Yancheng Liang,Jiajie Zhang,Hui Li,Xiaochen Liu,Yi Hu,Yong Wu,Jinyao Zhang,Yongyan Liu,Yi Wu
Abstract:Despite the tremendous advances achieved over the past years by deep learning techniques, the latest risk prediction models for industrial applications still rely on highly handtuned stage-wised statistical learning tools, such as gradient boosting and random forest methods. Different from images or languages, real-world financial data are high-dimensional, sparse, noisy and extremely imbalanced, which makes deep neural network models particularly challenging to train and fragile in practice. In this work, we propose DeRisk, an effective deep learning risk prediction framework for credit risk prediction on real-world financial data. DeRisk is the first deep risk prediction model that outperforms statistical learning approaches deployed in our company's production system. We also perform extensive ablation studies on our method to present the most critical factors for the empirical success of DeRisk.
What problem does this paper attempt to address?
The problem that this paper attempts to solve is to conduct credit risk prediction on actual financial data. Specifically, existing credit risk prediction models mainly rely on highly manually - adjusted statistical learning tools, such as gradient boosting and random forest methods. However, these methods do not perform ideally when dealing with high - dimensional, sparse, noisy, and extremely unbalanced real - world financial data. Therefore, the paper proposes an effective deep - learning framework - DeRisk, aiming to improve the accuracy of credit risk prediction through deep neural network models and ultimately outperform existing statistical learning methods.
### Main Contributions
1. **Developed a comprehensive workflow**: This workflow takes into account all aspects of model training in risk prediction.
2. **Implemented the DeRisk framework**: This is the first deep - risk prediction model that outperforms statistical learning methods on real - world financial data.
3. **Conducted extensive ablation studies**: These studies provide useful insights and practical suggestions, which are of great significance to the research community and relevant practitioners.
### Method Overview
1. **Overall Process**:
- **Data Pre - processing**: Carefully process the input features and convert them into a structured format for the training of the deep network.
- **Train Non - sequential and Sequential Models Separately**: Designed two main sub - models, a DNN model for processing non - sequential features and another Transformer - based model for processing sequential features.
- **Joint Fine - tuning**: Connect the output hidden layers of the two sub - models and apply another linear head to generate the final prediction score, and then perform joint fine - tuning on the entire model to improve performance.
2. **Label Selection**:
- Selected long - term labels for training because long - term labels are more balanced than short - term labels and are less sensitive to changes in the time distribution, thereby improving the model's generalization ability.

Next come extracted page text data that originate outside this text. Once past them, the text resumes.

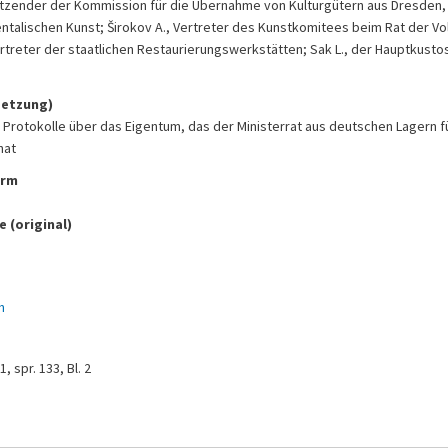
sitzender der Kommission für die Übernahme von Kulturgütern aus Dresden
entalischen Kunst; Širokov A., Vertreter des Kunstkomitees beim Rat der 
ertreter der staatlichen Restaurierungswerkstätten; Sak L., der Hauptkus
setzung)
 Protokolle über das Eigentum, das der Ministerrat aus deutschen Lagern f
hat
orm
 (original)
h
, spr. 133, Bl. 2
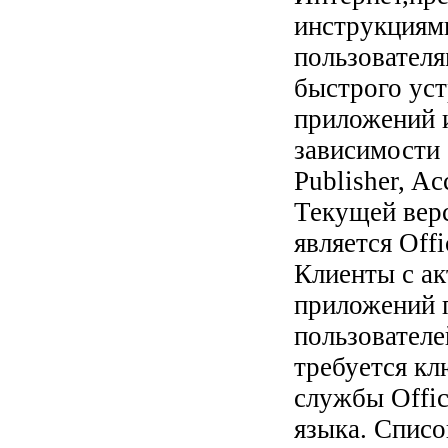
инструкциями
пользователя
быстрого уст
приложений и
зависимости
Publisher, A
Текущей верс
является Off
Клиенты с ак
приложений п
пользователе
требуется кл
службы Offic
языка. Списо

3. **Data Pre - processing**:
- Normalized and processed time features, numerical features, and categorical features.
- Adopted feature selection techniques and used XGBoost to select the 500 most important non - sequential numerical features.
- Specifically dealt with missing values and outliers and retained the information of meaningful 0 and NaN values.
4. **Modeling Non - sequential Features**:
- Used a simple but effective neural network architecture, including an embedding layer, a multi - layer perceptron (MLP), and a sigmoid activation function.
5. **Modeling Sequential Features**:
- Adopted a Transformer - based model and used time embedding and attention mechanisms to process sequential data.
- Introduced masked language model (MLM) pre - training to accelerate the training of the sequential model.
6. **Weighted BCE Loss**:
- To deal with the data imbalance problem, adopted a weighted binary cross - entropy (BCE) loss function and used oversampling techniques in the sequential model.
7. **Separate Training and Joint Fine - tuning**:
- Adopted a two - stage training strategy: first train the non - sequential and sequential models separately, and then perform joint fine - tuning to fully utilize the sequential features.
### Experimental Results
- **Baseline Models**: Include XGBoost, DeepFM, DCN, AutoInt, etc.
- **Experimental Setup**: Used credit report data and repayment behavior data of 582,996 users from August 2020 to July 2021.
- **Evaluation Metrics**: Mainly used the AUC (area under the ROC curve) score for evaluation.
- **Main Results**:
- DeRisk's non - sequential model DNN and sequential model MLM + Transformer both outperformed all baseline models.
- The performance of the jointly fine - tuned model is better than that of the non - sequential or sequential model used alone.
- Complex models do not necessarily perform better.
Through these methods and experiments, the paper demonstrates the effectiveness and superiority of the DeRisk framework on actual financial data.